▸ **DOCUMENT SEGMENT**
------------------------------------------------------------

In this case in its present posture, the only question is whether the charge for a transcript is a "fee" as contemplated in sec. 814.29(1), Stats. As sec. 814.69(1) clearly states, a court reporter's charge for a transcript is such a fee. This statute, passed contemporaneously with sec. 814.29(1) in the same public law, is the best possible proof of the identity of meaning. Resort to the dictionary meaning of the word, "fee," would yield the same conclusion. "Fee" is "1. a charge or payment for professional services." Synonyms are "stipend, salary, emolument; honorarium."The Random House Dictionary of the English Language (2d ed., Unabridged, 1987), pp. 705-06.
At oral argument, counsel for the circuit court acknowledged that the statute we are applying, on its face, broadened the prior judicial authority to waive fees. Counsel, however, consistent with the approach of the court of appeals, inappropriately relied on the earlier statute to find that, on the basis of the legislative history, there was no change in the court's authority. As we have pointed out, this approach was incorrect unless there was evidence of ambiguity in the statute presently being construed. It should be pointed out, in fairness to the circuit court's counsel, that he never attempted to justify or assert the untenable position that the present *158 statute was ambiguous. There simply is no ambiguity in the current statute.
Also, the language of the rules of the supreme court are consistent with the assertions of the petitioner seeking the waiver. SCR 71.04(11) refers to the payment to a reporter for a transcript as a "fee." [4] Moreover, the statute, sec. 814.69(1), Stats., specifically incorporates the provisions of SCR 71.04 and provides that the fee referred to in SCR 71.04(11) "shall be paid by the county treasurer upon the certificate of the clerk of court."
Contrary to the assertions of the court of appeals at 149 Wis. 2d 578, 584, the statute clearly states who shall pay the reporter when the obligation of an indigent to pay is waived by the court.

------------------------------------------------------------

▸ **RECORDS SUPPLIED**
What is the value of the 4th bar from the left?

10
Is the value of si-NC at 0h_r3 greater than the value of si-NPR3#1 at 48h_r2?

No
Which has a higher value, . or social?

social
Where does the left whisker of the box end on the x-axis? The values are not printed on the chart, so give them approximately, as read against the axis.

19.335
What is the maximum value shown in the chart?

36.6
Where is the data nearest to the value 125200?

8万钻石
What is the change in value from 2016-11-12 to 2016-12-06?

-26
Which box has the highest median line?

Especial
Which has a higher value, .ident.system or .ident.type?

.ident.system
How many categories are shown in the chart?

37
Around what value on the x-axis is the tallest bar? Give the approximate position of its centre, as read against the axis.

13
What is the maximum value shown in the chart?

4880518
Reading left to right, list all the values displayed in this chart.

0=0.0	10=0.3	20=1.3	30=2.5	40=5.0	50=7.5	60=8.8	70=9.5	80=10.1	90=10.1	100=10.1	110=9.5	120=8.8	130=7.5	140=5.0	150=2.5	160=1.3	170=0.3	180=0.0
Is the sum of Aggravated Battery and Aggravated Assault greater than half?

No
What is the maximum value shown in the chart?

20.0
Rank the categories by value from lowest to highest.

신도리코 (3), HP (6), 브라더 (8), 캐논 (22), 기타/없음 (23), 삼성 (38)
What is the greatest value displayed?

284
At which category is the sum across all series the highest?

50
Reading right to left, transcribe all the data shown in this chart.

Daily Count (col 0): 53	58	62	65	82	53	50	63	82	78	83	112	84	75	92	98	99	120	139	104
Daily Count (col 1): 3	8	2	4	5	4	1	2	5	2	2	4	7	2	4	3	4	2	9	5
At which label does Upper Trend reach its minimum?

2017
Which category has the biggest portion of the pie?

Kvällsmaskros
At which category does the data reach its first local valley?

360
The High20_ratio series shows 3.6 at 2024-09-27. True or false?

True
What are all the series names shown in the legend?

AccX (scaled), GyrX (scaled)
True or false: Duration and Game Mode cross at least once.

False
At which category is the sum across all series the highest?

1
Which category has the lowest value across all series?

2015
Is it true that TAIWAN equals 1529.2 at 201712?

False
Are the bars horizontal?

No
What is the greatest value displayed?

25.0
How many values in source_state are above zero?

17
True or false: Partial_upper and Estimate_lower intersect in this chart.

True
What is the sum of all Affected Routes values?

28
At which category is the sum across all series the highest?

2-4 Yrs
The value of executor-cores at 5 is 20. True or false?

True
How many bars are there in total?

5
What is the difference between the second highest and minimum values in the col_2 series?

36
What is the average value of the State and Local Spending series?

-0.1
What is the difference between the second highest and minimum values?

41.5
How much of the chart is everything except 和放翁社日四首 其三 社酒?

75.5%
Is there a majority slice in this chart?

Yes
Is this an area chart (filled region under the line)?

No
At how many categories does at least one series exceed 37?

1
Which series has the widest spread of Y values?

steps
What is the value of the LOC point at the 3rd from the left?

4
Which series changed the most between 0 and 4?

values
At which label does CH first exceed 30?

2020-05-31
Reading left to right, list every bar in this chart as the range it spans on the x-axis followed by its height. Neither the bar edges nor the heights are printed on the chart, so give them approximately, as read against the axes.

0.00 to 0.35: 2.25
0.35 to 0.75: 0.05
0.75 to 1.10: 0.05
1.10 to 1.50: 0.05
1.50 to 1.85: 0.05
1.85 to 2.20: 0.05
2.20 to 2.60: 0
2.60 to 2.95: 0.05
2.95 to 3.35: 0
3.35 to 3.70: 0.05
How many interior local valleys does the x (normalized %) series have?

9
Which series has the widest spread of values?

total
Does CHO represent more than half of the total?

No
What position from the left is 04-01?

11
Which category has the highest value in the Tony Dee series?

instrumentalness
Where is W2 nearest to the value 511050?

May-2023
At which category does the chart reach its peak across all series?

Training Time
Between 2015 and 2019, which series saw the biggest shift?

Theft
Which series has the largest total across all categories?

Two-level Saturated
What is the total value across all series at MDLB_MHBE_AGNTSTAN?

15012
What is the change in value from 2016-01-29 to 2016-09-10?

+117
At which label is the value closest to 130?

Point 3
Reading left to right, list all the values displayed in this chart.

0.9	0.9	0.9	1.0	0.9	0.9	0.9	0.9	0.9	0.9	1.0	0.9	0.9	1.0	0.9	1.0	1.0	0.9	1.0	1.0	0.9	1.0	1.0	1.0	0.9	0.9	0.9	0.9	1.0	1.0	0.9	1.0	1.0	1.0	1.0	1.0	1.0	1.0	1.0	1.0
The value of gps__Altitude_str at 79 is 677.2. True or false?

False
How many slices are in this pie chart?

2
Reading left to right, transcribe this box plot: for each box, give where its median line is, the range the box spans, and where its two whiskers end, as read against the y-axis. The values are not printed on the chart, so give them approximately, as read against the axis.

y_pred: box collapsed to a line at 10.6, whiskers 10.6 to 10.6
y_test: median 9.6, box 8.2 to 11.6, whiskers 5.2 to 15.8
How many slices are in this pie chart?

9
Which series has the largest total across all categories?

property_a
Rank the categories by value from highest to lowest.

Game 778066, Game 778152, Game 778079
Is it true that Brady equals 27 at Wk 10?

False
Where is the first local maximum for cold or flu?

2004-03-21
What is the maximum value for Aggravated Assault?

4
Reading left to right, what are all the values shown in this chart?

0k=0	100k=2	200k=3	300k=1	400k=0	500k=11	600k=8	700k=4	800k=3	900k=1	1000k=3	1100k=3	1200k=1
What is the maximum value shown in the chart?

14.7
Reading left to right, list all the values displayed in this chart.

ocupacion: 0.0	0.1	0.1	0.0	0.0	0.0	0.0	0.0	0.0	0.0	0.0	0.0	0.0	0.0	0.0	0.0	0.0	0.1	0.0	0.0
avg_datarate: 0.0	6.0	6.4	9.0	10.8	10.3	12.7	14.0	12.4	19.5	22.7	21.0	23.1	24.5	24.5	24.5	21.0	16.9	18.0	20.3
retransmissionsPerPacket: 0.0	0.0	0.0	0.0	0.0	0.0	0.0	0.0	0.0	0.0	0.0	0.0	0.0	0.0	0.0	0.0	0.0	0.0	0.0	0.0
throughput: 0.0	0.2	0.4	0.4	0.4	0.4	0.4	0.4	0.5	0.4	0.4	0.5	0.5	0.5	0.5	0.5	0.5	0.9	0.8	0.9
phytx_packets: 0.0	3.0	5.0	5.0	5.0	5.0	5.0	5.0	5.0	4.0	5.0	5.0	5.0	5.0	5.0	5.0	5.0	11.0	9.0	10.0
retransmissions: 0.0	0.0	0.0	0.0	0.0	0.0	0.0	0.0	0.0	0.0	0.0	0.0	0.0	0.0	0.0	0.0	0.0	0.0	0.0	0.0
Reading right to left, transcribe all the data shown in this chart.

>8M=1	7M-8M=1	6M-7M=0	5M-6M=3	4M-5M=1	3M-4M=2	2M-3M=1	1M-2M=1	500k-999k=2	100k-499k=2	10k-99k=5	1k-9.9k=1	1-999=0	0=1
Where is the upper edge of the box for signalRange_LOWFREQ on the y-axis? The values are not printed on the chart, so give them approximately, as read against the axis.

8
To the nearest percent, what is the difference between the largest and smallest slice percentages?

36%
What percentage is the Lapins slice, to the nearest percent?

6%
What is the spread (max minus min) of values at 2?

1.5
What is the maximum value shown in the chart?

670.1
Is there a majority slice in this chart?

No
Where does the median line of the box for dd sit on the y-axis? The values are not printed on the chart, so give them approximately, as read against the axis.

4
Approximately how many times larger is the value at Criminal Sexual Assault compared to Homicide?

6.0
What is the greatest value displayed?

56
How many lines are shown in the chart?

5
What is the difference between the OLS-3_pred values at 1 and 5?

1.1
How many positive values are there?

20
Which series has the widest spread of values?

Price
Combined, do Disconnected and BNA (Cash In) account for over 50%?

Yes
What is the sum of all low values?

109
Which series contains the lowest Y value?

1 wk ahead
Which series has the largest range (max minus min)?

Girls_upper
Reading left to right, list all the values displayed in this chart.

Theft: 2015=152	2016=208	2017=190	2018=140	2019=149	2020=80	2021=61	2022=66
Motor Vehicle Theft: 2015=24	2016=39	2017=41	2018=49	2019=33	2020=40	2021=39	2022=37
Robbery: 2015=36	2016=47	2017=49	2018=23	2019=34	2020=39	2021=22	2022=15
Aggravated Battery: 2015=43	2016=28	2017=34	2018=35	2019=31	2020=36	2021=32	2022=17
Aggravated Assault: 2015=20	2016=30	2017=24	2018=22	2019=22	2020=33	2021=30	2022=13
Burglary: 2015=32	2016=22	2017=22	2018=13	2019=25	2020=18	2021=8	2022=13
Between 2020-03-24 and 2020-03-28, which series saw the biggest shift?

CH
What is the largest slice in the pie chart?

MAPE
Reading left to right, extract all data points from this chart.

------------------------------------------------------------

▸ **TASK SET**
a: Reproduce the passage of the court opinion on transcript fees starting with "Also, the language" and going on through "by the court.".
b: According to the court opinion on transcript fees, who pays the fee referred to in SCR 71.04(11), and on what basis?
c: Go on with the court opinion on transcript fees, picking up after its final sentence.

▸ **RESULTS FOR EACH TASK**
a:
Also, the language of the rules of the supreme court are consistent with the assertions of the petitioner seeking the waiver. SCR 71.04(11) refers to the payment to a reporter for a transcript as a "fee." [4] Moreover, the statute, sec. 814.69(1), Stats., specifically incorporates the provisions of SCR 71.04 and provides that the fee referred to in SCR 71.04(11) "shall be paid by the county treasurer upon the certificate of the clerk of court."
Contrary to the assertions of the court of appeals at 149 Wis. 2d 578, 584, the statute clearly states who shall pay the reporter when the obligation of an indigent to pay is waived by the court.

b: The county treasurer pays it upon the certificate of the clerk of court.

c:
While not germane to the issue before us, sec. 814.29(1), Stats., provides that, if the person who benefits by the waived fees or costs subsequently prevails and recovers any fees as costs, that person is obligated to pay the amounts initially waived.[5]
*159 It should further be noted that a meritless assertion by a putative appellant will not furnish a foundation for a judicially ordered waiver of fees. The individual must be found to be indigent by the court, and the person must present a claim upon which relief can be granted. State ex rel. Rilla v. Dodge County Circuit Court, 76 Wis. 2d 429, 433, 251 N.W.2d 476 (1977). We stated there, "[T]he claim [must be] arguably meritorious."
In sum, we conclude that the legislature unmistakably stated, without ambiguity, that payment for fees for transcripts on appeal may be waived if the conditions of sec. 814.29(1), Stats., are met. As the dissent in the court of appeals correctly stated, the conclusion of the majority that the legislature could not have intended to apply sec. 814.29(1) to fees of court reporters for transcripts under sec. 814.69 is not based upon the plain language of the statute as amended but upon the statute as it existed prior to the amendment.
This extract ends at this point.